Au Royaume
Charité bien ordonnée…
A chaque fois qu’il s’est agi de ses intérêts, l’Etat
a modifié la loi avec célérité. Nous aurions aimé qu’il soit aussi diligent quand il s’agit
des autres entreprises.
On s’y attendait, l’opération de cession de 4% du capital de Maroc Telecom a apporté son lot de nouveautés. Outre la méthode de placement permettant de boucler le deal en 48 heures au lieu d’attendre plusieurs semaines, voire l’après-élections, ce qui attire l’attention, c’est cette capacité de l’Etat à agir rapidement pour que ses intérêts soient préservés au mieux. Illustration, un arrêté ministériel est tombé pour réduire la corrélation du prix de cession sur le marché de blocs avec le cours négocié sur le marché central. Si le règlement général de la Bourse de Casablanca ne permet la vente d’un bloc qu’à un prix compris dans une fourchette de 1% par rapport au cours de la Bourse, dans le cas de Maroc Telecom, cette fourchette passera à 10%. Ce qui aura pour conséquence de satisfaire la plupart des institutionnels. Une bonne chose.

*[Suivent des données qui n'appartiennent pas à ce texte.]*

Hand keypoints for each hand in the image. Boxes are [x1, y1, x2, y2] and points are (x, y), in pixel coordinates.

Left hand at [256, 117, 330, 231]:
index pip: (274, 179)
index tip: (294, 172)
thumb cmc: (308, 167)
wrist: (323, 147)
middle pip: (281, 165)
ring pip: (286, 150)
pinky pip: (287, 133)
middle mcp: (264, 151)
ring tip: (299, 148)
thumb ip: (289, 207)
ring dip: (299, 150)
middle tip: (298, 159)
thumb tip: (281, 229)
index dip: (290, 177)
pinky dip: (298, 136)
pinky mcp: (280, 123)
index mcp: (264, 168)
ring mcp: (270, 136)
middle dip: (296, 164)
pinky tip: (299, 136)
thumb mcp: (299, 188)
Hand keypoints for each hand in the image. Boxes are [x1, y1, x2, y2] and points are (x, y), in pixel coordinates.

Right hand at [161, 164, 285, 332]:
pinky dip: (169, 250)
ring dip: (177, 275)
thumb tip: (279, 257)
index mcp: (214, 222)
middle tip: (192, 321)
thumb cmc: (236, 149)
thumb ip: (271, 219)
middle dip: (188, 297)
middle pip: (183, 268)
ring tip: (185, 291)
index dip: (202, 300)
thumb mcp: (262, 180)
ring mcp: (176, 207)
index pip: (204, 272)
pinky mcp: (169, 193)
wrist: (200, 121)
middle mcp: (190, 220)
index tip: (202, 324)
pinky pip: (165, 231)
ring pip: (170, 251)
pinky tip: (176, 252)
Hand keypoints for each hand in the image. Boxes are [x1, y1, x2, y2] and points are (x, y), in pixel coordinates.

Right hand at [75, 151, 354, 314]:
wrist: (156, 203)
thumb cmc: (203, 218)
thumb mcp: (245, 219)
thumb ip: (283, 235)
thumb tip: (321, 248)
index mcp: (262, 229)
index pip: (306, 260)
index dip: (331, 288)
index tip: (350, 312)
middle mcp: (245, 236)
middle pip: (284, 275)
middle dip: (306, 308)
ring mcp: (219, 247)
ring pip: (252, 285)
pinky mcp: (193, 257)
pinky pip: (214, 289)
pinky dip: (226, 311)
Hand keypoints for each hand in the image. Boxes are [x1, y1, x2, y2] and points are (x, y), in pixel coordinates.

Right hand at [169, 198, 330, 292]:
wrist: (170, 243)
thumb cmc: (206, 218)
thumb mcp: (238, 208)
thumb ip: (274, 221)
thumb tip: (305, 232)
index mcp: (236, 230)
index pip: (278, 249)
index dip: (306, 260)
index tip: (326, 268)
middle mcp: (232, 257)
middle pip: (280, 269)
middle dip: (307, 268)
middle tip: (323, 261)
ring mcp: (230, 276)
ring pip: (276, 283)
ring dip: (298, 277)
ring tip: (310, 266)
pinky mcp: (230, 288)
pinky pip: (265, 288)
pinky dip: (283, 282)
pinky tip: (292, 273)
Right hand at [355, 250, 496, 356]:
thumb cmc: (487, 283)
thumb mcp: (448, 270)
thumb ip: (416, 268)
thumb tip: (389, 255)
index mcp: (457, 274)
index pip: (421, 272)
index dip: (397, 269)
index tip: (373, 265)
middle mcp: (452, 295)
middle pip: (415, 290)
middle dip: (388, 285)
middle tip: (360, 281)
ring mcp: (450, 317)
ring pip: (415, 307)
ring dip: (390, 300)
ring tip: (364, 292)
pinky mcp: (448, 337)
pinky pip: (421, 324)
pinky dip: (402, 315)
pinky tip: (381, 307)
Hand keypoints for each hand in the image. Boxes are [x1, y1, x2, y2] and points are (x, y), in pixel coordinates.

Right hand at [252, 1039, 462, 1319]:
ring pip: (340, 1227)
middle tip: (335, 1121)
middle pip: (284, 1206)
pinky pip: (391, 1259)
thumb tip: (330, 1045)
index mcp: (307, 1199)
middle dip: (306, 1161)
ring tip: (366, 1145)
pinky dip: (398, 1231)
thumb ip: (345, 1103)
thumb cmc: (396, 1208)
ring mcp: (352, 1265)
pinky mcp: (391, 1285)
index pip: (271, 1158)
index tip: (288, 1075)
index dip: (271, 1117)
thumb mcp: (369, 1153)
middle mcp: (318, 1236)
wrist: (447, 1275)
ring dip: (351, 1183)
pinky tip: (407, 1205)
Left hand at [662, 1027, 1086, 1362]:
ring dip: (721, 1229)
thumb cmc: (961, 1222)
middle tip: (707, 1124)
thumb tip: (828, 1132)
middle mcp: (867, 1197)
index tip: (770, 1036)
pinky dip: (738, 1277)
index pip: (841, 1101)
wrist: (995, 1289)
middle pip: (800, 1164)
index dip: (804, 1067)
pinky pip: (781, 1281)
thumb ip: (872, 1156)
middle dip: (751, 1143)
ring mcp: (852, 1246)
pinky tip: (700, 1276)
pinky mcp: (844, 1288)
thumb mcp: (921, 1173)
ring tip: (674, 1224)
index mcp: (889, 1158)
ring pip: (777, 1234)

Ce n’est pas la première fois que l’Etat s’active pour retailler la loi à sa mesure. En 2004, à l’occasion de l’introduction en Bourse de Maroc Telecom, il a rendu possible la cession d’à peine 14,9% du capital, alors que le minimum légal à l’époque était de 20%. Le ministère des finances, en la personne de Fathallah Oualalou, a également fait voter, en un temps record, un projet de loi autorisant la cotation d’une entreprise publique dans les Bourses étrangères, afin de permettre à l’opérateur télécoms d’entrer à la Bourse de Paris. Mieux encore, l’Etat a autorisé l’abaissement de la valeur nominale de l’action de 100 à 10 DH pour pouvoir vendre le titre Maroc Telecom à 68,25 au lieu de 682,5 DH dans l’objectif d’attirer le maximum de souscripteurs n’ayant pour critère de décision que le prix absolu d’introduction. Bonnes ou mauvaises nouvelles ? Il serait injuste de qualifier la démarche de l’Etat d’inopportune. Dans les faits, cela a permis de moderniser le marché et de le rapprocher des standards internationaux. Dans tous les systèmes organisés, la pratique démontre les limites de la réglementation et aboutit de fait à une amélioration des textes. Sauf que… toutes ces avancées ont d’abord profité à une entreprise dans laquelle l’Etat a une part significative. Sans faire de procès d’intentions, et tenant compte de la taille exceptionnelle des montants en jeu, nous aurions aimé qu’au moins l’une de ces mesures novatrices, que cette célérité de l’Etat à agir aient été de mise quand d’autres entreprises s’introduisaient en Bourse et avaient le plus grand besoin de bénéficier d’une certaine dose de flexibilité.